Tabii, kırk haramiler çetesini tasfiye için her zaman bir
ALİ BABA’NIN
da ortaya çıkması lazımdır. Adının, illa ki ALİ BABA olması da gerekmez. Ali baba olmaz da Savcı olur, Hâkim olur. Ya da bir başka isim olur!
Siz, Ali Baba ve Kırk Haramilerin Masal olduğuna bakmayın. Hemen her devirde KIRK HARAMİLER DE, ALİ BABALAR DA VARDIR. Toplumlarda her zaman için haramiler bulunur. Hatta bu haramiler, ensesi kalın, toplum içinde itibarlı kimselerden de çıkabilirler.
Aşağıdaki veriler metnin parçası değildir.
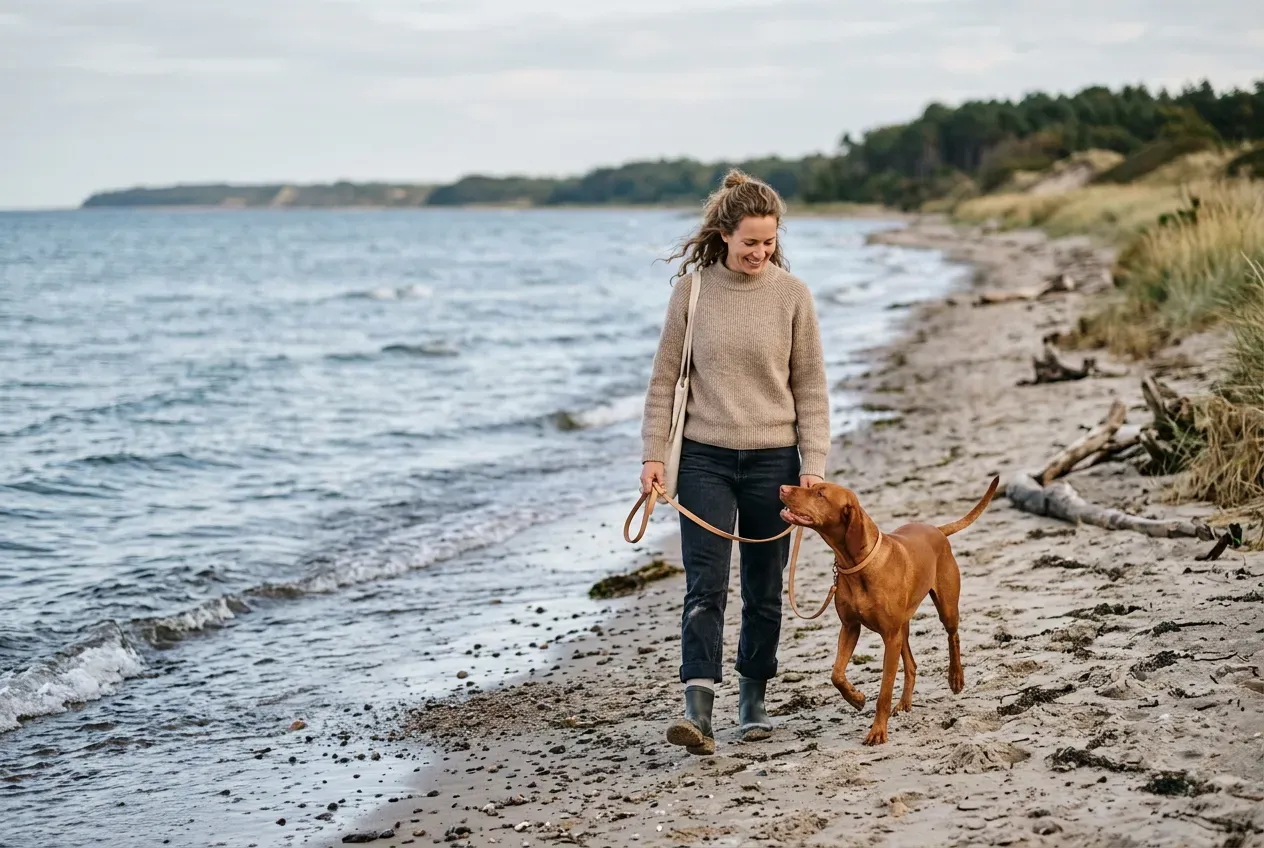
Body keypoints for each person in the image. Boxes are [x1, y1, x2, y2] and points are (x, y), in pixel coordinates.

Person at [639, 169, 830, 755]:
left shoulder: (792, 295)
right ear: (724, 234)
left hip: (775, 460)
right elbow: (663, 379)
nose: (760, 251)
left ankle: (754, 699)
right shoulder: (692, 292)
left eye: (769, 242)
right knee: (705, 585)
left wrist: (813, 464)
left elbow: (811, 387)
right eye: (750, 241)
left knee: (764, 587)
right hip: (702, 459)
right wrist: (652, 456)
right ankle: (698, 709)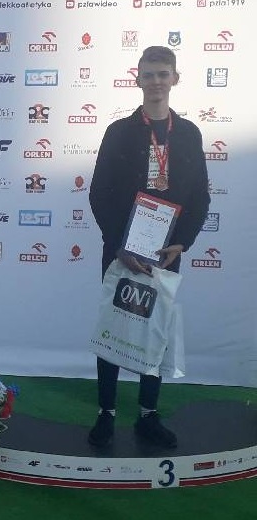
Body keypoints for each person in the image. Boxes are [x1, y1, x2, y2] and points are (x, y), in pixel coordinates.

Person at [88, 45, 209, 448]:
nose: (156, 81)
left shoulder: (189, 134)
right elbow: (99, 192)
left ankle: (147, 415)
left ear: (175, 78)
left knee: (155, 331)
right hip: (121, 250)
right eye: (149, 74)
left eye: (163, 74)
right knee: (114, 328)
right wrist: (120, 246)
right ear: (137, 79)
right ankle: (106, 413)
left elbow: (201, 196)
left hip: (165, 253)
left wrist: (182, 243)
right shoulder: (118, 132)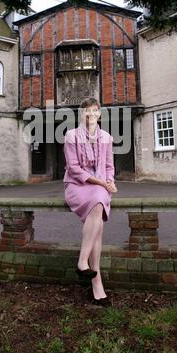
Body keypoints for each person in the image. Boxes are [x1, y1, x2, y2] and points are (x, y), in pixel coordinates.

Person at [63, 97, 118, 306]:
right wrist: (102, 183)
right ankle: (96, 281)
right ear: (82, 114)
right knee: (98, 215)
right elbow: (75, 169)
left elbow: (110, 167)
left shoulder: (106, 137)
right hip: (77, 185)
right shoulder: (71, 136)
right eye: (87, 111)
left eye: (95, 110)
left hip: (100, 186)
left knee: (98, 202)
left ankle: (85, 265)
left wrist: (110, 182)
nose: (91, 114)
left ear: (100, 114)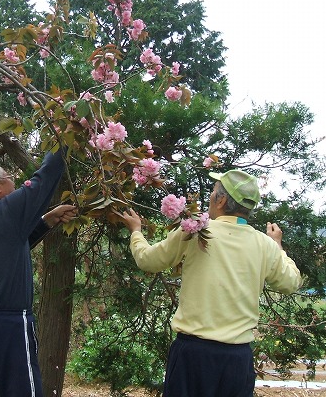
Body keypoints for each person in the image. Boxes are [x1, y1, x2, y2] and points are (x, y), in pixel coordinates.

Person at [120, 169, 302, 397]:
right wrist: (277, 245)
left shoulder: (196, 229)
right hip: (237, 360)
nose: (210, 196)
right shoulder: (264, 244)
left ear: (222, 200)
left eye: (214, 191)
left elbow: (148, 260)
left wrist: (136, 232)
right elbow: (290, 282)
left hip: (193, 356)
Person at [0, 148, 77, 397]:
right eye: (8, 176)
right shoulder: (7, 211)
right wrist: (63, 139)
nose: (14, 180)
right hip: (7, 329)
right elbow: (44, 179)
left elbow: (9, 246)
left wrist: (47, 220)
(Ya Allah, Bismillah, Allah-u
Ekber)
diyerek olduklarından çok değişik görünebilirler. Önemli olan, her toplumda haramileri alt edecek güce sahip Ali Babaların da bulunmasıdır.
Yaşadığımız dönemin bütün toplumlarının da, niteliklerine göre büyüklü, küçüklü KIRK HARAMİLERİ vardır. İş bu Kırk Haramilerin tasfiyesi için Ali Babalara her zamankinden daha çok ihtiyacımız olduğu muhakkak.
Günümüz şartlarında kırk haramilerin tasfiye edilebilmeleri için mangal yürekli savcılara, hâkimlere, emniyet mensuplarına büyük gereksinim vardır. Günümüzün ALİ BABALARI işte bu mangal yürekli savcılar, hâkimler ve emniyetçilerdir.
Umarım ki, bu yazımızda vermek istediğimiz mesaj yeterince anlaşılmıştır.